Exhibit 1.0 illustrates the accumulation of competing demands and conflicting performance criteria emerging from the ‘new normal’ in the post-pandemic era, where ‘location’ for example is an added variable. This is due to the safety needs of customers and fuelled by a technology-based, low touch economy. This additional requirement from customers is emerging from the current pandemic situation, where non-contact transactions are required, hence safety and quality of logistics is now a critical factor to avoid contamination and transmission. As a result, we are already experiencing, that organizations are offering more choices in variety, speed, and also locational aspects (spacing) from the safety consideration of their customers. As a result, various markets are already or would be saturated through overcapacity from multiple players who are striving for low-cost efficiencies and quality in managing this new need. The problem is compounded by lowering of demand at least for the short term due to the economic downturn triggered by the pandemic. However, it implies that firms have to simultaneously compete on costs through value engineering, excellence through quality, and the choice trinity through flexibility in their capacities.

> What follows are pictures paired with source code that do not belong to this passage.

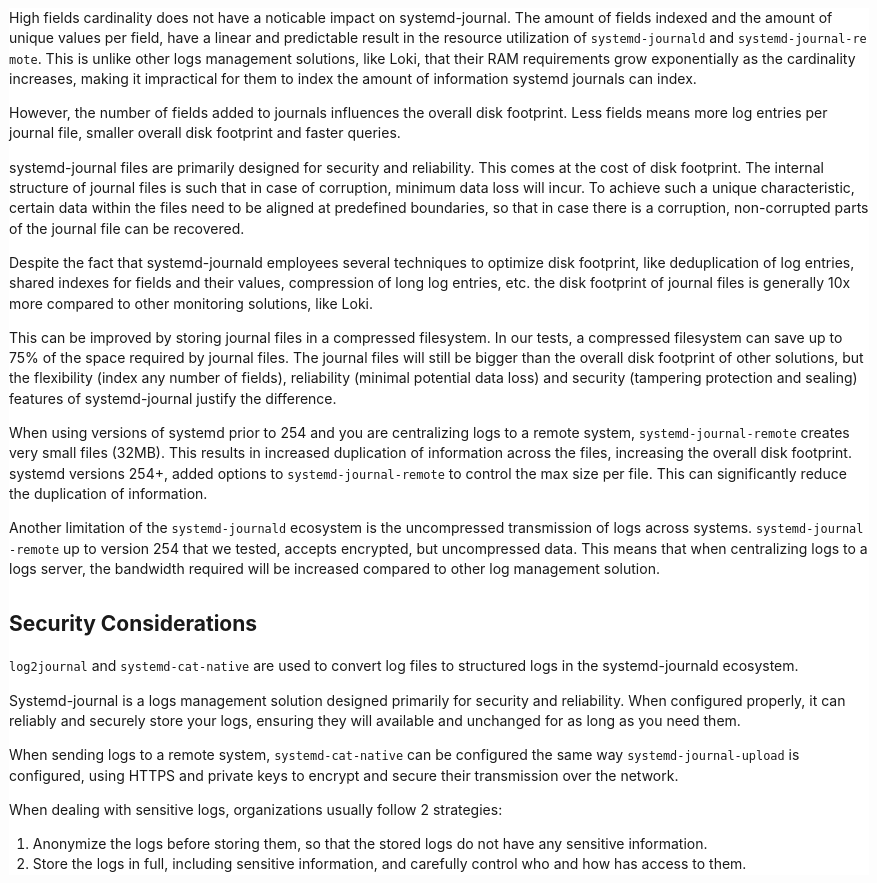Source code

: High fields cardinality does not have a noticable impact on systemd-journal. The amount of fields indexed and the amount of unique values per field, have a linear and predictable result in the resource utilization of `systemd-journald` and `systemd-journal-remote`. This is unlike other logs management solutions, like Loki, that their RAM requirements grow exponentially as the cardinality increases, making it impractical for them to index the amount of information systemd journals can index.

However, the number of fields added to journals influences the overall disk footprint. Less fields means more log entries per journal file, smaller overall disk footprint and faster queries. 

systemd-journal files are primarily designed for security and reliability. This comes at the cost of disk footprint. The internal structure of journal files is such that in case of corruption, minimum data loss will incur. To achieve such a unique characteristic, certain data within the files need to be aligned at predefined boundaries, so that in case there is a corruption, non-corrupted parts of the journal file can be recovered.

Despite the fact that systemd-journald employees several techniques to optimize disk footprint, like deduplication of log entries, shared indexes for fields and their values, compression of long log entries, etc. the disk footprint of journal files is generally 10x more compared to other monitoring solutions, like Loki.

This can be improved by storing journal files in a compressed filesystem. In our tests, a compressed filesystem can save up to 75% of the space required by journal files. The journal files will still be bigger than the overall disk footprint of other solutions, but the flexibility (index any number of fields), reliability (minimal potential data loss) and security (tampering protection and sealing) features of systemd-journal justify the difference.

When using versions of systemd prior to 254 and you are centralizing logs to a remote system, `systemd-journal-remote` creates very small files (32MB). This results in increased duplication of information across the files, increasing the overall disk footprint. systemd versions 254+, added options to `systemd-journal-remote` to control the max size per file. This can significantly reduce the duplication of information.

Another limitation of the `systemd-journald` ecosystem is the uncompressed transmission of logs across systems. `systemd-journal-remote` up to version 254 that we tested, accepts encrypted, but uncompressed data. This means that when centralizing logs to a logs server, the bandwidth required will be increased compared to other log management solution.

## Security Considerations

`log2journal` and `systemd-cat-native` are used to convert log files to structured logs in the systemd-journald ecosystem.

Systemd-journal is a logs management solution designed primarily for security and reliability. When configured properly, it can reliably and securely store your logs, ensuring they will available and unchanged for as long as you need them.

When sending logs to a remote system, `systemd-cat-native` can be configured the same way `systemd-journal-upload` is configured, using HTTPS and private keys to encrypt and secure their transmission over the network.

When dealing with sensitive logs, organizations usually follow 2 strategies:

1. Anonymize the logs before storing them, so that the stored logs do not have any sensitive information.
2. Store the logs in full, including sensitive information, and carefully control who and how has access to them.

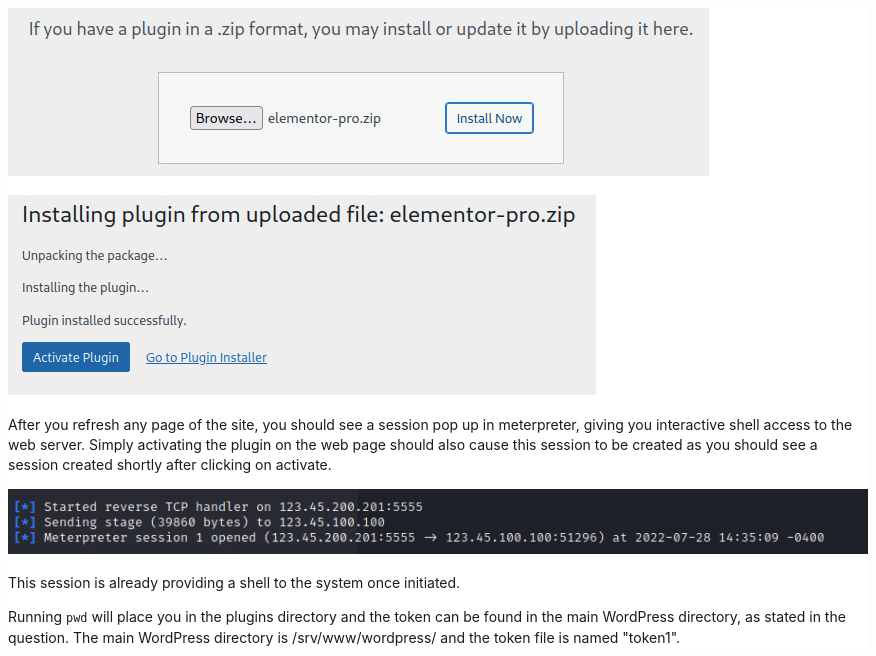 ![](./img/c34-image8.png)

![](./img/c34-image9.png)

After you refresh any page of the site, you should see a session pop up in meterpreter, giving you interactive shell access to the web server. Simply activating the plugin on the web page should also cause this session to be created as you should see a session created shortly after
clicking on activate.

![](./img/c34-image10.png)

This session is already providing a shell to the system once initiated.

Running `pwd` will place you in the plugins directory and the token can be found in the main WordPress directory, as stated in the question. The main WordPress directory is /srv/www/wordpress/ and the token file is named "token1".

Hence they are under intense pressure to find novel ways to differentiate themselves for value creation by enhancing efficiency, improve quality, and offer flexibility all at the same time as depicted by the intersection in Exhibit. 1.0. The common area arising out of the intersection depicts the flexibility mix. It is the dynamic equilibrium between the capacities of the organization to maintain control, such as usage of technology & management systems to avoid drift into a chaotic state, as well as the managerial capabilities for creativity through people.
This paradigm shift is needed more now than ever to manage the paradox of handling change while maintaining organizational stability. It is imperative to generate a dynamic response to the rapid competitive changes arising from multiple competitors in an unpredictable environmental condition such as the current pandemic crisis. Hence the challenge facing our leaders today is to decode the required flexibility mix and act proactively for building the managerial capabilities and organizational capacities to maintain the agility. This shall in turn create a resilient and robust organization, that can quickly be transformed into a state of dynamic control to counter change and sustain excellence. Hence leaders must invest not only in technologies but also by recognizing that people are going to be the dominant factor in an organization responsible for managing change. It has been shown repeatedly that human ingenuity that can be systematically developed, is the only ultimate source for strategic innovation. It has to be nurtured by an enabling leadership-driven culture which is wholesome and resilient, to stand the test of times.